ExxonMobil has secured a 500,000‑ton liquefied natural gas (LNG) supply contract with Petronet LNG for 2026, as part of a broader 1.2‑million‑ton‑per‑year agreement that will be sourced from the company’s Gorgon project in Australia.
The deal gives Petronet a long‑term, stable supply of LNG, supporting the expansion of its Dahej and Kochi terminals as India’s LNG imports are projected to more than double by 2030. For ExxonMobil, the contract provides a predictable revenue stream in a fast‑growing Asian market and diversifies the company’s upstream‑heavy portfolio that is heavily weighted toward the Permian Basin and Guyana.

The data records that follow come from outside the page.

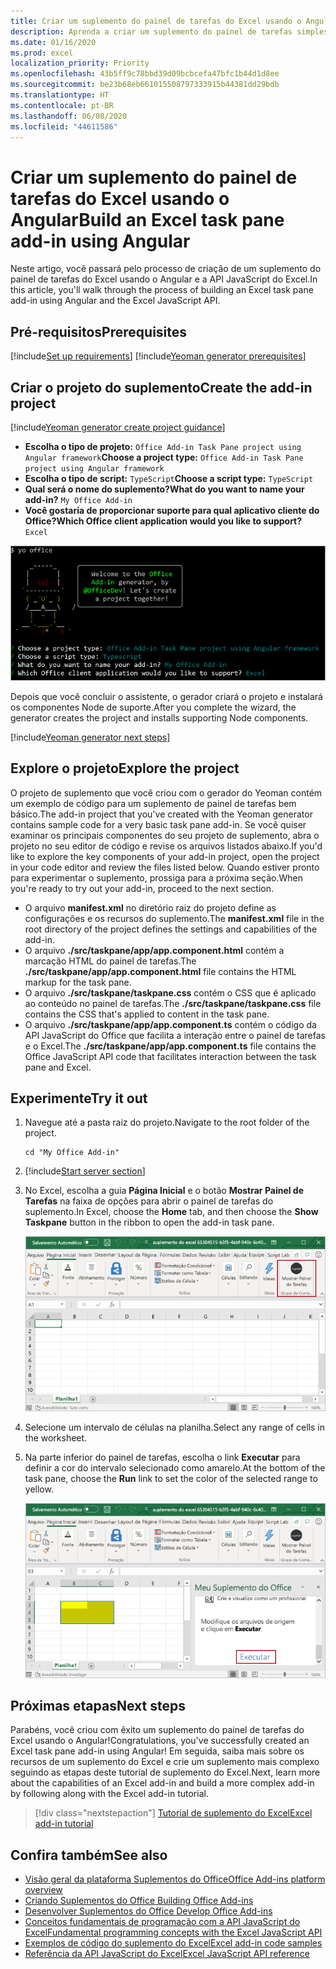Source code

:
 ```yaml
---
title: Criar um suplemento do painel de tarefas do Excel usando o Angular
description: Aprenda a criar um suplemento do painel de tarefas simples do Excel usando a API do Office JS e o lado a lado.
ms.date: 01/16/2020
ms.prod: excel
localization_priority: Priority
ms.openlocfilehash: 43b5ff9c78bbd39d09bcbcefa47bfc1b44d1d8ee
ms.sourcegitcommit: be23b68eb661015508797333915b44381dd29bdb
ms.translationtype: HT
ms.contentlocale: pt-BR
ms.lasthandoff: 06/08/2020
ms.locfileid: "44611586"
---
```

# <a name="build-an-excel-task-pane-add-in-using-angular"></a><span data-ttu-id="1458b-103">Criar um suplemento do painel de tarefas do Excel usando o Angular</span><span class="sxs-lookup"><span data-stu-id="1458b-103">Build an Excel task pane add-in using Angular</span></span>

<span data-ttu-id="1458b-104">Neste artigo, você passará pelo processo de criação de um suplemento do painel de tarefas do Excel usando o Angular e a API JavaScript do Excel.</span><span class="sxs-lookup"><span data-stu-id="1458b-104">In this article, you'll walk through the process of building an Excel task pane add-in using Angular and the Excel JavaScript API.</span></span>

## <a name="prerequisites"></a><span data-ttu-id="1458b-105">Pré-requisitos</span><span class="sxs-lookup"><span data-stu-id="1458b-105">Prerequisites</span></span>

[!include[Set up requirements](../includes/set-up-dev-environment-beforehand.md)]
[!include[Yeoman generator prerequisites](../includes/quickstart-yo-prerequisites.md)]

## <a name="create-the-add-in-project"></a><span data-ttu-id="1458b-106">Criar o projeto do suplemento</span><span class="sxs-lookup"><span data-stu-id="1458b-106">Create the add-in project</span></span>

[!include[Yeoman generator create project guidance](../includes/yo-office-command-guidance.md)]

- <span data-ttu-id="1458b-107">**Escolha o tipo de projeto:** `Office Add-in Task Pane project using Angular framework`</span><span class="sxs-lookup"><span data-stu-id="1458b-107">**Choose a project type:** `Office Add-in Task Pane project using Angular framework`</span></span>
- <span data-ttu-id="1458b-108">**Escolha o tipo de script:** `TypeScript`</span><span class="sxs-lookup"><span data-stu-id="1458b-108">**Choose a script type:** `TypeScript`</span></span>
- <span data-ttu-id="1458b-109">**Qual será o nome do suplemento?**</span><span class="sxs-lookup"><span data-stu-id="1458b-109">**What do you want to name your add-in?**</span></span> `My Office Add-in`
- <span data-ttu-id="1458b-110">**Você gostaria de proporcionar suporte para qual aplicativo cliente do Office?**</span><span class="sxs-lookup"><span data-stu-id="1458b-110">**Which Office client application would you like to support?**</span></span> `Excel`

![Gerador do Yeoman](../images/yo-office-excel-angular-2.png)

<span data-ttu-id="1458b-112">Depois que você concluir o assistente, o gerador criará o projeto e instalará os componentes Node de suporte.</span><span class="sxs-lookup"><span data-stu-id="1458b-112">After you complete the wizard, the generator creates the project and installs supporting Node components.</span></span>

[!include[Yeoman generator next steps](../includes/yo-office-next-steps.md)]

## <a name="explore-the-project"></a><span data-ttu-id="1458b-113">Explore o projeto</span><span class="sxs-lookup"><span data-stu-id="1458b-113">Explore the project</span></span>

<span data-ttu-id="1458b-114">O projeto de suplemento que você criou com o gerador do Yeoman contém um exemplo de código para um suplemento de painel de tarefas bem básico.</span><span class="sxs-lookup"><span data-stu-id="1458b-114">The add-in project that you've created with the Yeoman generator contains sample code for a very basic task pane add-in.</span></span> <span data-ttu-id="1458b-115">Se você quiser examinar os principais componentes do seu projeto de suplemento, abra o projeto no seu editor de código e revise os arquivos listados abaixo.</span><span class="sxs-lookup"><span data-stu-id="1458b-115">If you'd like to explore the key components of your add-in project, open the project in your code editor and review the files listed below.</span></span> <span data-ttu-id="1458b-116">Quando estiver pronto para experimentar o suplemento, prossiga para a próxima seção.</span><span class="sxs-lookup"><span data-stu-id="1458b-116">When you're ready to try out your add-in, proceed to the next section.</span></span>

- <span data-ttu-id="1458b-117">O arquivo **manifest.xml** no diretório raiz do projeto define as configurações e os recursos do suplemento.</span><span class="sxs-lookup"><span data-stu-id="1458b-117">The **manifest.xml** file in the root directory of the project defines the settings and capabilities of the add-in.</span></span>
- <span data-ttu-id="1458b-118">O arquivo **./src/taskpane/app/app.component.html** contém a marcação HTML do painel de tarefas.</span><span class="sxs-lookup"><span data-stu-id="1458b-118">The **./src/taskpane/app/app.component.html** file contains the HTML markup for the task pane.</span></span>
- <span data-ttu-id="1458b-119">O arquivo **./src/taskpane/taskpane.css** contém o CSS que é aplicado ao conteúdo no painel de tarefas.</span><span class="sxs-lookup"><span data-stu-id="1458b-119">The **./src/taskpane/taskpane.css** file contains the CSS that's applied to content in the task pane.</span></span>
- <span data-ttu-id="1458b-120">O arquivo **./src/taskpane/app/app.component.ts** contém o código da API JavaScript do Office que facilita a interação entre o painel de tarefas e o Excel.</span><span class="sxs-lookup"><span data-stu-id="1458b-120">The **./src/taskpane/app/app.component.ts** file contains the Office JavaScript API code that facilitates interaction between the task pane and Excel.</span></span>

## <a name="try-it-out"></a><span data-ttu-id="1458b-121">Experimente</span><span class="sxs-lookup"><span data-stu-id="1458b-121">Try it out</span></span>

1. <span data-ttu-id="1458b-122">Navegue até a pasta raiz do projeto.</span><span class="sxs-lookup"><span data-stu-id="1458b-122">Navigate to the root folder of the project.</span></span>

    ```command&nbsp;line
    cd "My Office Add-in"
    ```

2. [!include[Start server section](../includes/quickstart-yo-start-server-excel.md)] 

3. <span data-ttu-id="1458b-123">No Excel, escolha a guia **Página Inicial** e o botão **Mostrar Painel de Tarefas** na faixa de opções para abrir o painel de tarefas do suplemento.</span><span class="sxs-lookup"><span data-stu-id="1458b-123">In Excel, choose the **Home** tab, and then choose the **Show Taskpane** button in the ribbon to open the add-in task pane.</span></span>

    ![Botão do suplemento do Excel](../images/excel-quickstart-addin-3b.png)

4. <span data-ttu-id="1458b-125">Selecione um intervalo de células na planilha.</span><span class="sxs-lookup"><span data-stu-id="1458b-125">Select any range of cells in the worksheet.</span></span>

5. <span data-ttu-id="1458b-126">Na parte inferior do painel de tarefas, escolha o link **Executar** para definir a cor do intervalo selecionado como amarelo.</span><span class="sxs-lookup"><span data-stu-id="1458b-126">At the bottom of the task pane, choose the **Run** link to set the color of the selected range to yellow.</span></span>

    ![Suplemento do Excel](../images/excel-quickstart-addin-3c.png)

## <a name="next-steps"></a><span data-ttu-id="1458b-128">Próximas etapas</span><span class="sxs-lookup"><span data-stu-id="1458b-128">Next steps</span></span>

<span data-ttu-id="1458b-129">Parabéns, você criou com êxito um suplemento do painel de tarefas do Excel usando o Angular!</span><span class="sxs-lookup"><span data-stu-id="1458b-129">Congratulations, you've successfully created an Excel task pane add-in using Angular!</span></span> <span data-ttu-id="1458b-130">Em seguida, saiba mais sobre os recursos de um suplemento do Excel e crie um suplemento mais complexo seguindo as etapas deste tutorial de suplemento do Excel.</span><span class="sxs-lookup"><span data-stu-id="1458b-130">Next, learn more about the capabilities of an Excel add-in and build a more complex add-in by following along with the Excel add-in tutorial.</span></span>

> [!div class="nextstepaction"]
> [<span data-ttu-id="1458b-131">Tutorial de suplemento do Excel</span><span class="sxs-lookup"><span data-stu-id="1458b-131">Excel add-in tutorial</span></span>](../tutorials/excel-tutorial.md)

## <a name="see-also"></a><span data-ttu-id="1458b-132">Confira também</span><span class="sxs-lookup"><span data-stu-id="1458b-132">See also</span></span>

* [<span data-ttu-id="1458b-133">Visão geral da plataforma Suplementos do Office</span><span class="sxs-lookup"><span data-stu-id="1458b-133">Office Add-ins platform overview</span></span>](../overview/office-add-ins.md)
* [<span data-ttu-id="1458b-134">Criando Suplementos do Office </span><span class="sxs-lookup"><span data-stu-id="1458b-134">Building Office Add-ins</span></span>](../overview/office-add-ins-fundamentals.md)
* [<span data-ttu-id="1458b-135">Desenvolver Suplementos do Office </span><span class="sxs-lookup"><span data-stu-id="1458b-135">Develop Office Add-ins</span></span>](../develop/develop-overview.md)
* [<span data-ttu-id="1458b-136">Conceitos fundamentais de programação com a API JavaScript do Excel</span><span class="sxs-lookup"><span data-stu-id="1458b-136">Fundamental programming concepts with the Excel JavaScript API</span></span>](../excel/excel-add-ins-core-concepts.md)
* [<span data-ttu-id="1458b-137">Exemplos de código do suplemento do Excel</span><span class="sxs-lookup"><span data-stu-id="1458b-137">Excel add-in code samples</span></span>](https://developer.microsoft.com/office/gallery/?filterBy=Samples,Excel)
* [<span data-ttu-id="1458b-138">Referência da API JavaScript do Excel</span><span class="sxs-lookup"><span data-stu-id="1458b-138">Excel JavaScript API reference</span></span>](../reference/overview/excel-add-ins-reference-overview.md)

ExxonMobil’s strategy to expand LNG exports aligns with its broader low‑carbon transformation plan. The company is investing in carbon capture, hydrogen, and biofuels, positioning LNG as a cleaner bridge fuel. The Gorgon‑derived supply underscores ExxonMobil’s commitment to delivering low‑emission gas while maintaining high‑margin growth.
The 500,000‑ton commitment for 2026 is a subset of the larger 1.2‑million‑ton‑per‑year agreement, indicating a phased delivery schedule that will begin in 2026 and likely extend through the 2030s. While the financial terms of the contract were not disclosed, the volume represents a significant portion of Gorgon’s output, reinforcing ExxonMobil’s role as a key LNG exporter.
Analysts view the deal as a strategic win that strengthens ExxonMobil’s presence in Asia and supports its goal of nearly doubling LNG capacity by 2030. The agreement also signals confidence in India’s continued shift toward natural gas as a cleaner alternative to coal, aligning with global decarbonization trends.